** REQUIRED WORK **
Continue the news article below about comic book collectors at the West Coast Comic Convention, picking up right after its final sentence.

** QUOTED PASSAGE **
Collectors Take Their Comic Books Seriously

Times Staff Writer

Comic books, often frowned on by parents, ironically were what Larry Hackney of El Toro used to increase his son Josh's interest in reading.

Last fall, when Josh experienced academic difficulties upon entering fourth grade, Hackney and Josh together began reading such comics as Spiderman, Superman and Elf Quest. Josh's reading skills have improved sharply, and he no longer refuses to read books.

Josh and his dad still enjoy comic books, and Friday they visited the West Coast Comic Convention in Orange. The gathering at the Doubletree Hotel is expected to attract 2,000 people during its four-day run, which ends today.

As Hackney clutched a box filled with 40 comics, Josh, 11, a student at Aliso Elementary School, walked alongside toting a plastic shopping bag stuffed with half a dozen comic books that he had selected himself.

"We spent about $60 today," said Hackney, 39, who owns a pool maintenance firm. "I just wish I hadn't thrown away the Superman and Flash Gordon comic books I had when I was a kid."

Similar sentiments were voiced by other adults at the convention. Like Mary Hulbert, 30, a Laguna Beach graphic designer, many have recently returned to comic-book collecting after an interval of 10 to 20 years.

100 Exhibitors' Tables

Convention-goers wandered among 100 exhibitors' tables, which were dominated by action-adventure, science fiction and fantasy comic books. There was a smaller offering of newspaper strips, movie posters and toys inspired by comic or cartoon characters.

Illustrators sketched samples of their work. There also were continuous showings of cartoons.

** DATA SECTION **
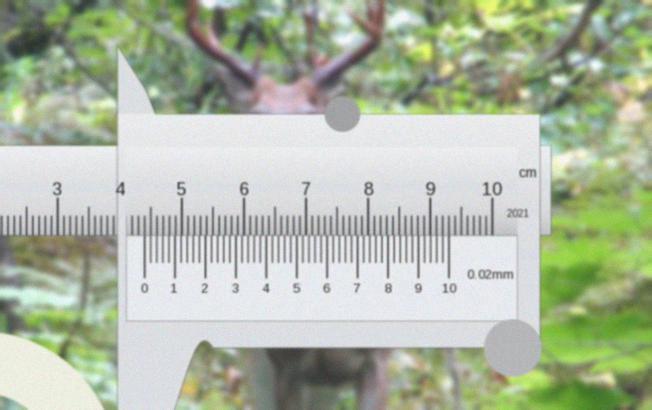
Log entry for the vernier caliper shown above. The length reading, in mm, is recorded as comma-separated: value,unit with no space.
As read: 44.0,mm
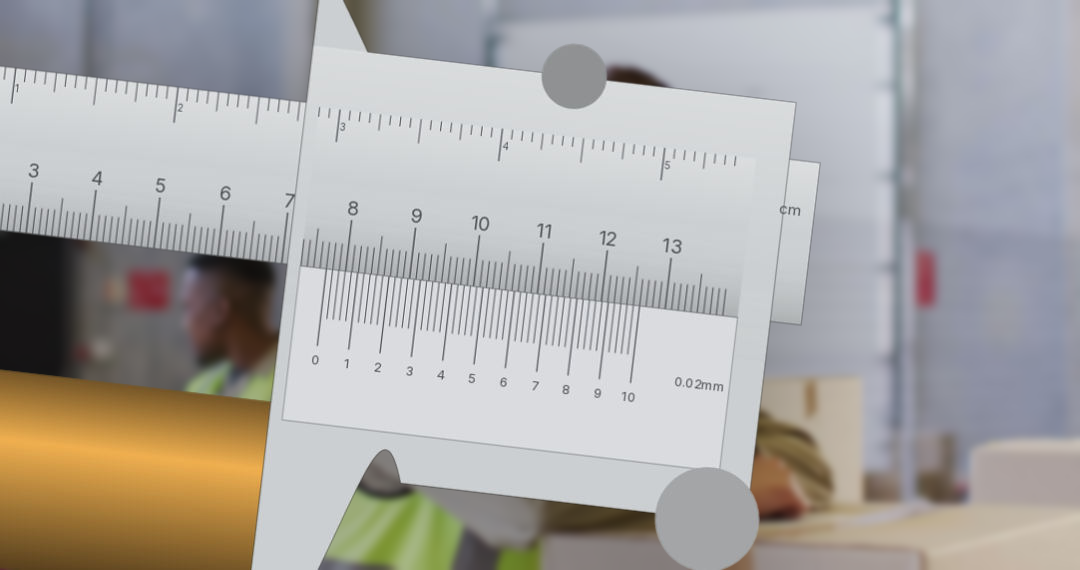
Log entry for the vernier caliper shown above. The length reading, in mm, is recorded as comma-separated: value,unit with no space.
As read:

** WRITTEN RESPONSE **
A 1949 Batman selling for $50 and a first edition of 1950's Astounding Science Fiction by Scientology founder L. Ron Hubbard for $45 were some of the rarer items being sold by Chris Wogee, owner of Fantasy Imprints, a San Diego County comics shop.

"The people who come to these conventions are interested in fantasy, art and escapism," said Wogee, a frequent exhibitor at comic conventions.

"Comic books are soap operas in book form; you get hooked on characters and you'll follow them for life, even if they're not very real."

"Spiderman died in one issue," Wogee recalled, "and kids came into my shop asking what was going to happen to his comic book. In the next issue you learn that Spiderman's made a miraculous escape and hadn't died after all."

Offering a differing opinion was Patrick Young, 15, of Orange, who said he preferred "realistic" comics. "I like Space Cruiser Yamamoto, and Robotech (which come in comic and cartoon versions and are set in the future). On television, their animation and stories are more realistic.

"They're not like other cartoons where people don't feel pain or die," the El Modena High senior added.

Another fan of Robotech is Eric Brock, 21, a Cal Poly Pomona senior from Hemet. It was among the 43 comics he had purchased for $1 apiece by midafternoon Friday.

"I came with $100 to spend, but I don't know if I'll be able to find what I want at a price I can afford," he said.

'Short Form of Entertainment'

Brock, who has collected 2,000 comics during his three years of college, said he and his friends had found comics well suited for campus life. "You don't have a lot of time . . . comics are a short form of entertainment."

When More Fun Comic's the Specter came out in April, 1940, you could have bought it for a dime. Friday, the price was $5,000.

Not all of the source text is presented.